* **Description of the task**
Keeping pictures out, repeat the lines of the listing below exactly, starting at its first line and finishing with the one that holds "right knee: (923, 1186, -32)".

* **Data shown**
________________________________________

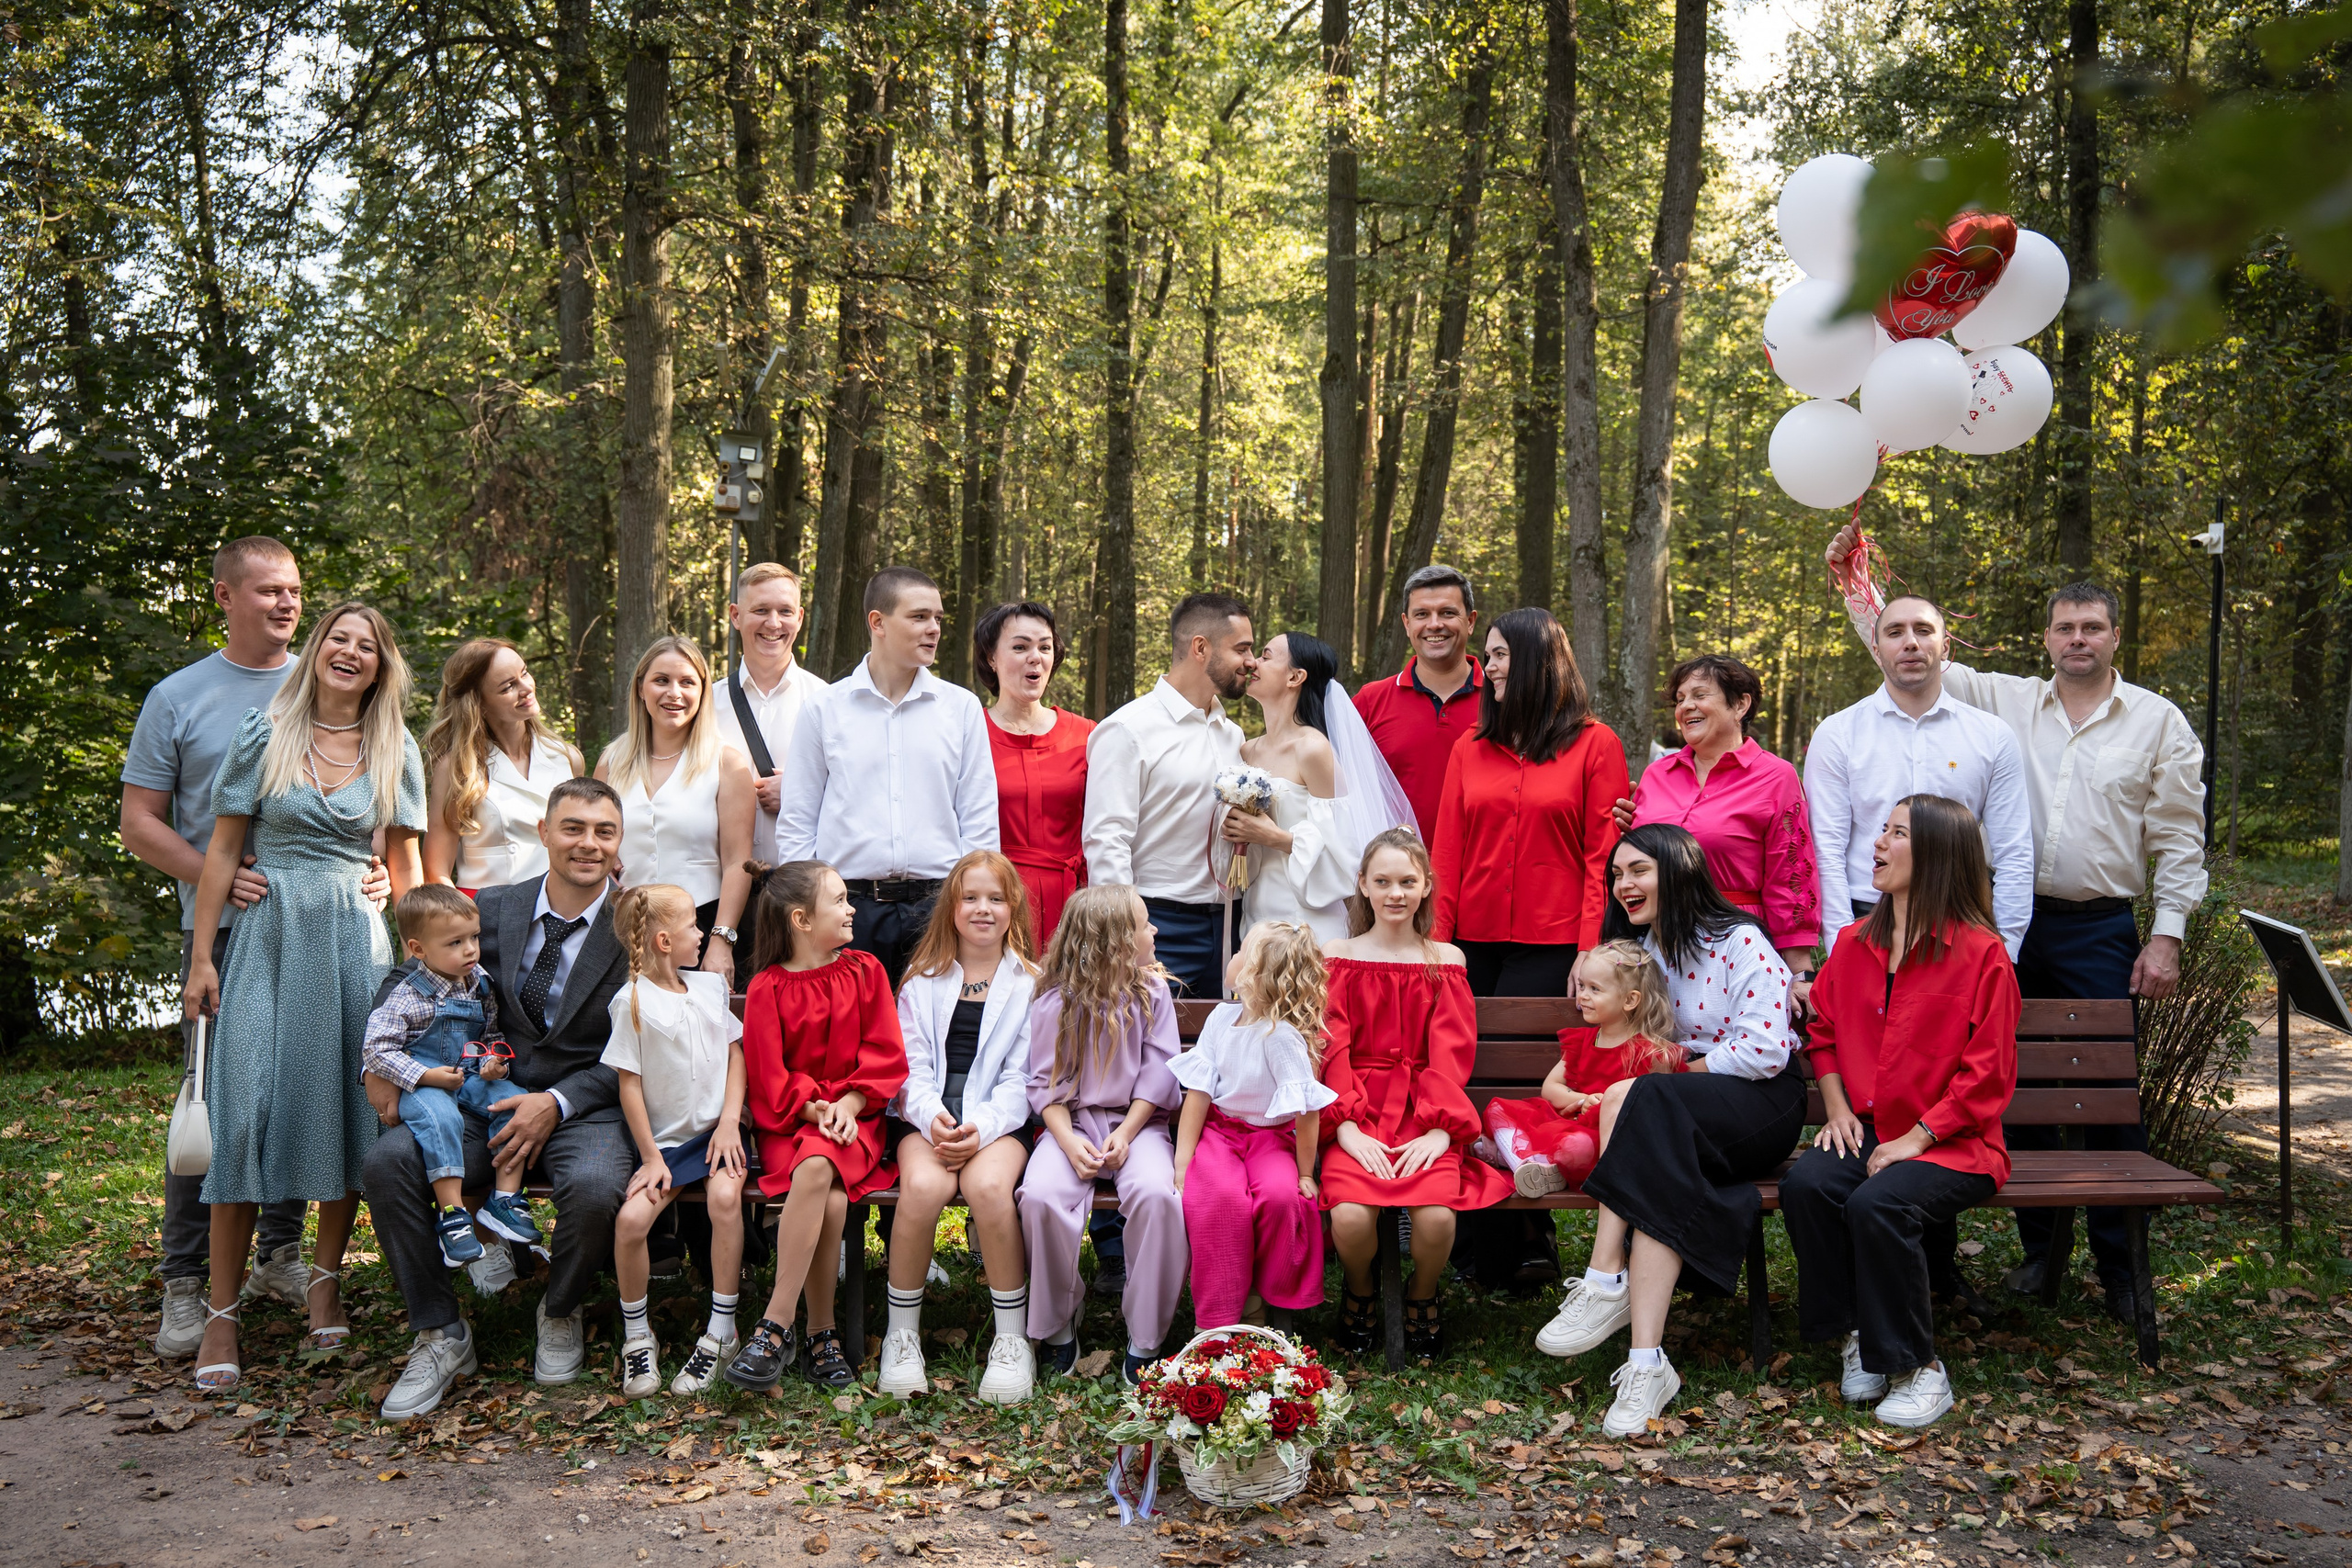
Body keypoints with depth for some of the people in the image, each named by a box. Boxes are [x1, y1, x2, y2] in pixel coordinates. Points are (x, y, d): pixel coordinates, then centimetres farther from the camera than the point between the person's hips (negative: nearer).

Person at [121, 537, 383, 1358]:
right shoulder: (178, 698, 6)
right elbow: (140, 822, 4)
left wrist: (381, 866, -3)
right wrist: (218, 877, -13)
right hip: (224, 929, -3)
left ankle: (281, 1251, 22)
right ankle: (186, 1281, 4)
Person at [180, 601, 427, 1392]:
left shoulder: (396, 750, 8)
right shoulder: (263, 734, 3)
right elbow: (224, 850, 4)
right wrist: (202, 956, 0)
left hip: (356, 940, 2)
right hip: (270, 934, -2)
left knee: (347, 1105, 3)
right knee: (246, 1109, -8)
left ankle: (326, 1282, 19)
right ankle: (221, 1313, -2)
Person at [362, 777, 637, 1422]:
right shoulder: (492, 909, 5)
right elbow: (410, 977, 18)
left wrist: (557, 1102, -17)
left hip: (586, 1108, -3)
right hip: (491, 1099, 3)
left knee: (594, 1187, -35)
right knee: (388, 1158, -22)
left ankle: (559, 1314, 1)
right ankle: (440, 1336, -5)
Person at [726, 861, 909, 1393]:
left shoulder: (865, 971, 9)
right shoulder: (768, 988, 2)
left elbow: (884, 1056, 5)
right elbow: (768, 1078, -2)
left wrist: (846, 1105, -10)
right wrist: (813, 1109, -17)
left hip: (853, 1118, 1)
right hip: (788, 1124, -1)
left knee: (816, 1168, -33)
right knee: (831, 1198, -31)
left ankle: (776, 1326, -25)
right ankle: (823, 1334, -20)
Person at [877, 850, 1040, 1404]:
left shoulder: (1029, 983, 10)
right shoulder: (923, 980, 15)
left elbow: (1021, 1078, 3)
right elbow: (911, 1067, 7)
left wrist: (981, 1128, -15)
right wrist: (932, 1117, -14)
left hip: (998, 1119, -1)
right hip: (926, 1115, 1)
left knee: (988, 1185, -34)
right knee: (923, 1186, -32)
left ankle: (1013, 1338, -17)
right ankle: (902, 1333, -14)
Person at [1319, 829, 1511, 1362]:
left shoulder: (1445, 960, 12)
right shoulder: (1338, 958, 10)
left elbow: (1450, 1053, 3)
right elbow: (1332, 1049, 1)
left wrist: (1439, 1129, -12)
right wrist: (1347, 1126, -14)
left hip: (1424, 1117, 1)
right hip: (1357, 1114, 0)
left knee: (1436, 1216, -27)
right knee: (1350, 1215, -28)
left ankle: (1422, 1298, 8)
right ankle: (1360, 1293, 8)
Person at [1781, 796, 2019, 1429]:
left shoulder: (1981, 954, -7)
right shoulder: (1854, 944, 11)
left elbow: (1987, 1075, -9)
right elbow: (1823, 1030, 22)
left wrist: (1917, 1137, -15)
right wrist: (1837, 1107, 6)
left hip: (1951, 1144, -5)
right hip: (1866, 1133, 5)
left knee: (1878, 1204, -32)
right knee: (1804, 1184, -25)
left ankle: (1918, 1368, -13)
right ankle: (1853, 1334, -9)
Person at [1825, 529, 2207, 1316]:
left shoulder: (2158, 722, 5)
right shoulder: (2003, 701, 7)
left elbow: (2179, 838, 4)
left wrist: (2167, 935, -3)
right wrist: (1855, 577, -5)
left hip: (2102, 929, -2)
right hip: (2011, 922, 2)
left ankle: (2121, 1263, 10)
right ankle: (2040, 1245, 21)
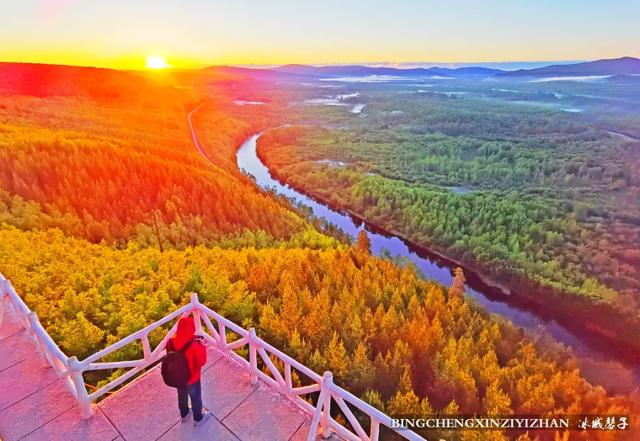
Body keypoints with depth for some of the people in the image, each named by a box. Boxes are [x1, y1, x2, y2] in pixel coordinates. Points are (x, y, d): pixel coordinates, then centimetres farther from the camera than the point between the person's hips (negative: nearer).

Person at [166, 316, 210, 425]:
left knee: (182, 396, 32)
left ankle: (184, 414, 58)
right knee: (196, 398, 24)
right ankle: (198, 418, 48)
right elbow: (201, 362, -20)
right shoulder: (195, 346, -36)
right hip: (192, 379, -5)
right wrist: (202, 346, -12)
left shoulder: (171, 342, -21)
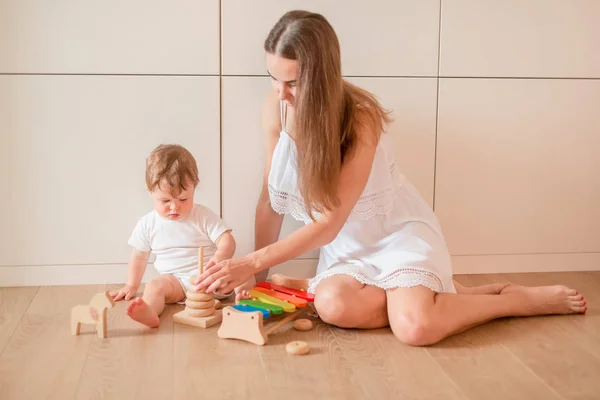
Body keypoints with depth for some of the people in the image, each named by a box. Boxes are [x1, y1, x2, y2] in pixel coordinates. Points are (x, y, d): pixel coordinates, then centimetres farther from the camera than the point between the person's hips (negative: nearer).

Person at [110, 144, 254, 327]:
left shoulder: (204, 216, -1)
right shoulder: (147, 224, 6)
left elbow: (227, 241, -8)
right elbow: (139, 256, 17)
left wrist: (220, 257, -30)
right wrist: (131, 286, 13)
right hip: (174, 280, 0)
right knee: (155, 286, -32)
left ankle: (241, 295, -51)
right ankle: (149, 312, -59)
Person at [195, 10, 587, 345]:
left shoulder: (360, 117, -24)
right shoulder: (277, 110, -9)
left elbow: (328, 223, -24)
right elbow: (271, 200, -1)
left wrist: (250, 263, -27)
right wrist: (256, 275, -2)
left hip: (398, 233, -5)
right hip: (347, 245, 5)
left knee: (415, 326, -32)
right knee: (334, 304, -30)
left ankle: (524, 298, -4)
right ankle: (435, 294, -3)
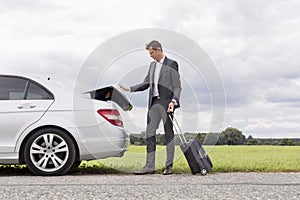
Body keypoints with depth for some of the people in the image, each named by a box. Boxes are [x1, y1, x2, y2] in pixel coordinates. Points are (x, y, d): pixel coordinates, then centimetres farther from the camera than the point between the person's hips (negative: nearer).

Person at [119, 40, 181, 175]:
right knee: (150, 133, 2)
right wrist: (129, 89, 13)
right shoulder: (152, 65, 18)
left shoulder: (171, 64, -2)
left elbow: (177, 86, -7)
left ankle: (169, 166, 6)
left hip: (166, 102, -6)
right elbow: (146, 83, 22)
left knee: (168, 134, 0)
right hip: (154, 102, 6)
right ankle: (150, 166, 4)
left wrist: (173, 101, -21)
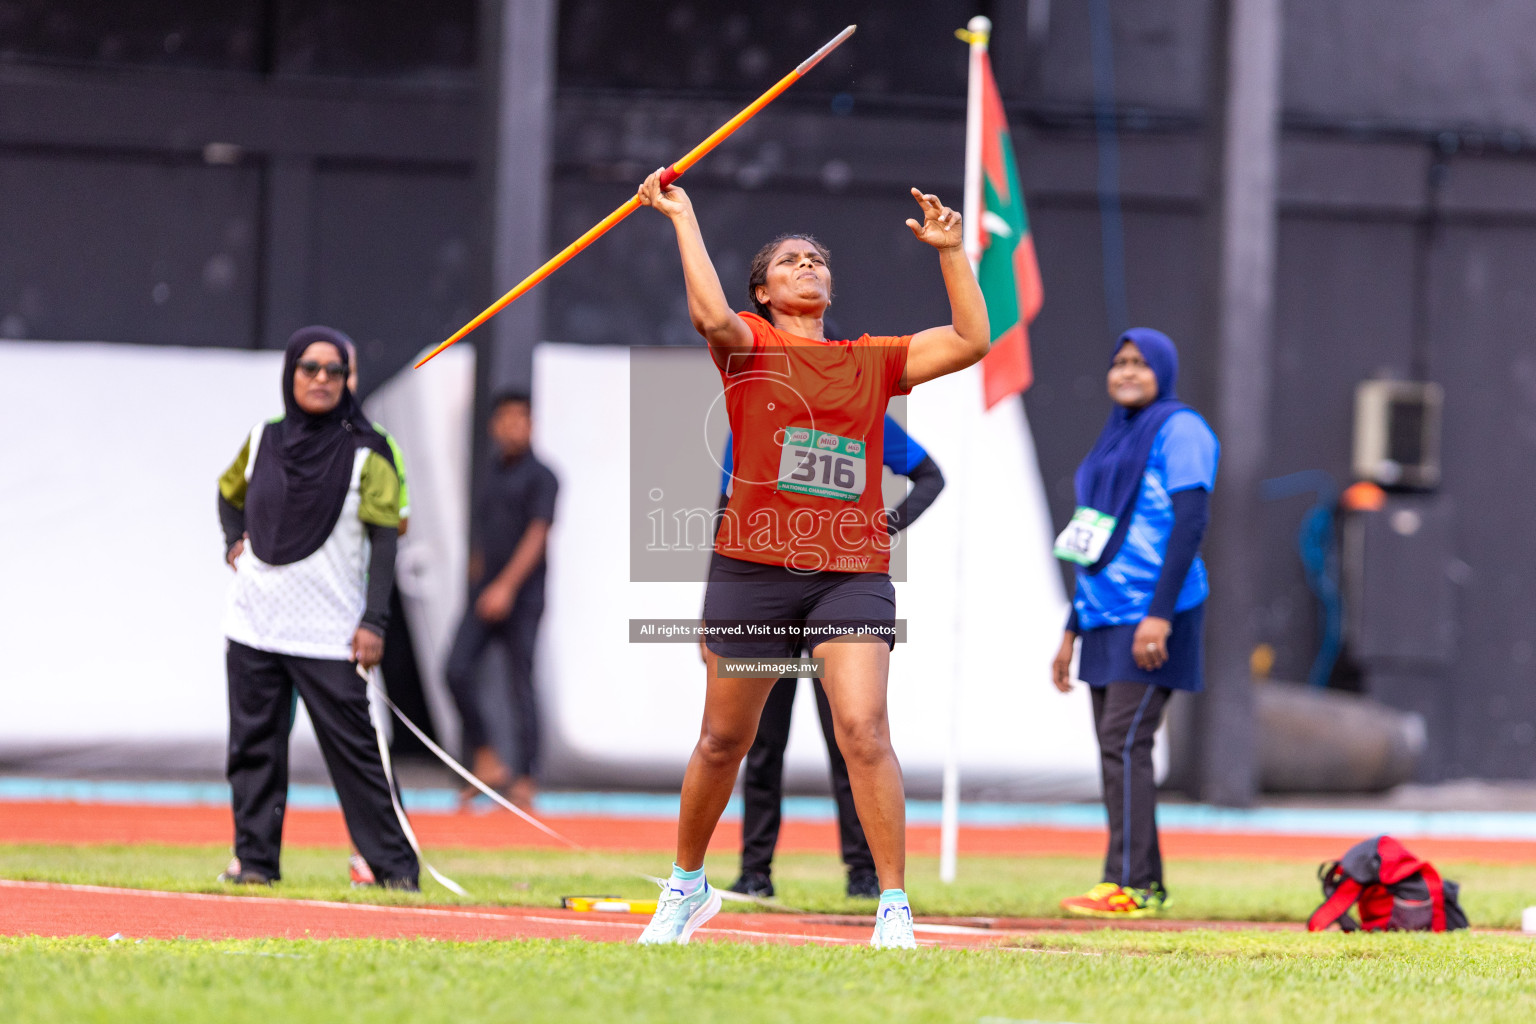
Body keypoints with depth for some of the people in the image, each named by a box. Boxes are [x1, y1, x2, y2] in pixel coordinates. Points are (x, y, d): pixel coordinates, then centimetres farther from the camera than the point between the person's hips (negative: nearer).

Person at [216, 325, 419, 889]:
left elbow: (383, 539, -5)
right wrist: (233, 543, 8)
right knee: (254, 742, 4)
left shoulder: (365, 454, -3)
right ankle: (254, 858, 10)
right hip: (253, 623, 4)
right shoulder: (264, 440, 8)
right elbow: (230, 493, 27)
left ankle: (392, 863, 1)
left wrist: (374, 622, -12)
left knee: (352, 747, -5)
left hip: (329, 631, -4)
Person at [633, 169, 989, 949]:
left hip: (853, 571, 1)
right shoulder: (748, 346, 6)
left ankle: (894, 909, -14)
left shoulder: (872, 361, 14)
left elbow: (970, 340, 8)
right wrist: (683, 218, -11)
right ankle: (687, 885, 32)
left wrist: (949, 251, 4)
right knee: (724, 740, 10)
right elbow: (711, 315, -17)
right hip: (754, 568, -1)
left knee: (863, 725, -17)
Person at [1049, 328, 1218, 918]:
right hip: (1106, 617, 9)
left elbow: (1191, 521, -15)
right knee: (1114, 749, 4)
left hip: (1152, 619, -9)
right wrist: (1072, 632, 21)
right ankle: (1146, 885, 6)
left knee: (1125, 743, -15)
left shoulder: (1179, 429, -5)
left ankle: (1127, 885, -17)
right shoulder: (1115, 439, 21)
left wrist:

________________________________________

* **The completed task**
Body keypoints with depth for some of the people in the image, each named by a box. Boxes are [x1, y1, x2, y2] in pixel coordinates. Points are (x, y, d): pixel coordinates, then centimetres farther from the camera than the point between the person's hips (negative: nearer).

Person at [121, 537, 383, 1358]:
right shoulder: (178, 698, 6)
right elbow: (140, 822, 4)
left wrist: (381, 866, -3)
right wrist: (218, 877, -13)
right hip: (224, 929, -3)
left ankle: (281, 1251, 22)
right ankle: (186, 1281, 4)
Person at [180, 601, 427, 1392]:
left shoulder: (396, 750, 8)
right shoulder: (263, 734, 3)
right elbow: (224, 850, 4)
right wrist: (202, 956, 0)
left hip: (356, 940, 2)
right hip: (270, 934, -2)
left knee: (347, 1105, 3)
right knee: (246, 1109, -8)
left ankle: (326, 1282, 19)
right ankle: (221, 1313, -2)
Person at [362, 777, 637, 1422]:
right shoulder: (492, 909, 5)
right elbow: (410, 977, 18)
left wrist: (557, 1102, -17)
left hip: (586, 1108, -3)
right hip: (491, 1099, 3)
left knee: (594, 1187, -35)
right knee: (388, 1158, -22)
left ankle: (559, 1314, 1)
right ankle: (440, 1336, -5)
Person at [726, 861, 909, 1393]:
left shoulder: (865, 971, 9)
right shoulder: (768, 988, 2)
left elbow: (884, 1056, 5)
right elbow: (768, 1078, -2)
left wrist: (846, 1105, -10)
right wrist: (813, 1109, -17)
left hip: (853, 1118, 1)
right hip: (788, 1124, -1)
left knee: (816, 1168, -33)
right knee: (831, 1198, -31)
left ankle: (776, 1326, -25)
right ankle: (823, 1334, -20)
Person at [877, 850, 1040, 1404]:
left shoulder: (1029, 983, 10)
right shoulder: (923, 980, 15)
left elbow: (1021, 1078, 3)
right elbow: (911, 1067, 7)
left wrist: (981, 1128, -15)
right wrist: (932, 1117, -14)
left hip: (998, 1119, -1)
right hip: (926, 1115, 1)
left knee: (988, 1185, -34)
right knee: (923, 1186, -32)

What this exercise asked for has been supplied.